第19回 EY Entrepreneur Of The Year Japan 2019 受賞者: 小林 りん 氏

小林 りん 氏

社会に変革を生むチェンジメーカーの育成

  • 小林 りん
  • 学校法人ユナイテッド・ワールド・カレッジISAKジャパン
  • 代表理事

ユナイテッド・ワールド・カレッジISAKジャパンは、世界84カ国から200名の生徒が集う、日本初の全寮制国際高校だ。教育理念は「自ら成長し続け、新たなフロンティアに挑み、共に時代を創っていくチェンジメーカーを育む」こと。国際バカロレア資格と日本の高校卒業資格の取得が可能で、生徒の約7割に奨学金を給付している。

ロゴ
プロフィール

全額奨学金をうけてカナダの全寮制高校に留学中、メキシコで圧倒的な貧困を目の当たりにする。その原体験から開発経済を学び、UNICEF でフィリピンのストリートチルドレンの教育に携わるうち、リーダーシップ教育の必要性を痛感。帰国後、2014年に日本初の全寮制国際高校を開校する(2017年にはUWCへ加盟)。1998年東京大学経済学部卒、2005年スタンフォード大学教育学部修士、2017年イエール大学ワールドフェロー。

起業に至った動機

初めて留学を経験した高校時代に、仲良くなったメキシコ人の友人を訪ねてメキシコを訪れ、報道でしかみたことのなかったスラム街や貧困を目の当たりにした原体験が、私の根底にあります。いつか教育を通じて機会の不均衡を是正したい、そんな思いは30代に入ってユニセフのプログラムオフィサーという職を得て、ストリートチルドレン達の非公式教育に携われるようになって成就したかに見えました。しかしフィリピン駐在中に見た現実は、圧倒的な格差と渦巻く汚職。貧困層の子供達のお手伝いはやり甲斐がありましたが、それだけでは社会が根底から変わっていくことに繋がらないとも思い、並行してチェンジメーカーの育成が必要だと確信するに至りました。

アントレプレナーとしての信念

3年で実現できると思った学校づくりは、構想から7年を要する苦難に満ちた道のりとなりました。
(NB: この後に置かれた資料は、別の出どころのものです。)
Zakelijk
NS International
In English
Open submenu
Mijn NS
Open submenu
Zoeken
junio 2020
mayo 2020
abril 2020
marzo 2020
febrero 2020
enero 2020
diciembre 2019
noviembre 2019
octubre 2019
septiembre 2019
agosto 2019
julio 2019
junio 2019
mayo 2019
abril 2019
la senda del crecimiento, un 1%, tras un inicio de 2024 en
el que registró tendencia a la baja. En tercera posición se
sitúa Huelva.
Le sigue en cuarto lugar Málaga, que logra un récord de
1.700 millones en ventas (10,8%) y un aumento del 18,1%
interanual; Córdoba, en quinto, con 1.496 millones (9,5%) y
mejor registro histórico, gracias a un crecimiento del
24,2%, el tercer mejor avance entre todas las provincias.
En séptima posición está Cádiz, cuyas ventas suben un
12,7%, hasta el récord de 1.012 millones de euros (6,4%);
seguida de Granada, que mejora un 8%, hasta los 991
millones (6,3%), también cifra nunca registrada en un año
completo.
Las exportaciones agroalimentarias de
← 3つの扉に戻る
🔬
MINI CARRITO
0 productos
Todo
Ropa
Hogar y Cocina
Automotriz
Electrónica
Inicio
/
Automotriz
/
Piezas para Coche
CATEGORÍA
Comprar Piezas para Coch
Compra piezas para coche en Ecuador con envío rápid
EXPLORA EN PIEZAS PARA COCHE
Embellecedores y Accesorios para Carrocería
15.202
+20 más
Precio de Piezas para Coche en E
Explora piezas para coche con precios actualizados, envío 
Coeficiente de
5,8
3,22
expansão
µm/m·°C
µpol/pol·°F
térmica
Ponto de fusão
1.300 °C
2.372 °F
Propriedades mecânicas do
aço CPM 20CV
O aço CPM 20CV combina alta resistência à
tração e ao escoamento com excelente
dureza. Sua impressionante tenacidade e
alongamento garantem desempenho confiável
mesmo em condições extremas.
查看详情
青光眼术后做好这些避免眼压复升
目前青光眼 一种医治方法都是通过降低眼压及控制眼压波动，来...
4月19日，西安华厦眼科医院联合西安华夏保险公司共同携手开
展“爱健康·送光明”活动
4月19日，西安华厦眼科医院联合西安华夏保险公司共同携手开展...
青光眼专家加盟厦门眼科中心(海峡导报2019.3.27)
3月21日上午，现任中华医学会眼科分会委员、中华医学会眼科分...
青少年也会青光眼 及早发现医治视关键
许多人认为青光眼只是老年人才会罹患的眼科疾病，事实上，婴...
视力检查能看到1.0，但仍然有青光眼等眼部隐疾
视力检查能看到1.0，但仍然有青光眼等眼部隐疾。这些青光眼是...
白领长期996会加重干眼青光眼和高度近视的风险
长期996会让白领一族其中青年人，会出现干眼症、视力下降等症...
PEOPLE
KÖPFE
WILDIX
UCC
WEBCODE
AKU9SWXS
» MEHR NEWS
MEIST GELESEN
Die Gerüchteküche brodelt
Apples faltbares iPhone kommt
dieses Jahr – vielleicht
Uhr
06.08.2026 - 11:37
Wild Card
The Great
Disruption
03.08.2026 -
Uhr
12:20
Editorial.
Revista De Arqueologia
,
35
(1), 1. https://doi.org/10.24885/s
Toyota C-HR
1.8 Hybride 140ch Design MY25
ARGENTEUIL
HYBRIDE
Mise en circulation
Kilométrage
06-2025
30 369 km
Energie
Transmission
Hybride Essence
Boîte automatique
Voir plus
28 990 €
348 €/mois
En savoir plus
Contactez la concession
私を支えてくれたのは、フランスの哲学者アランの言葉「悲観は気分に属するが、楽観は意志である」。資金調達、許認可、用地探し...次々と立ちはだかる難局を前に、悲観するのはただの気分。それを取り除き、掻い潜り、楽観できる未来を切り拓けるかどうかは自身の意志にかかっている、と今も信じています。もう一つ、チームを前に進ませたのは、毎年のサマースクールで出会う生徒たちの成長と逞しい笑顔でした。たった2週間でこれだけ人が変わるなら、学校ができたらどれだけの人の人生が変わるだろう。どんな苦労もその夢の前には、霞んで見えた気がします。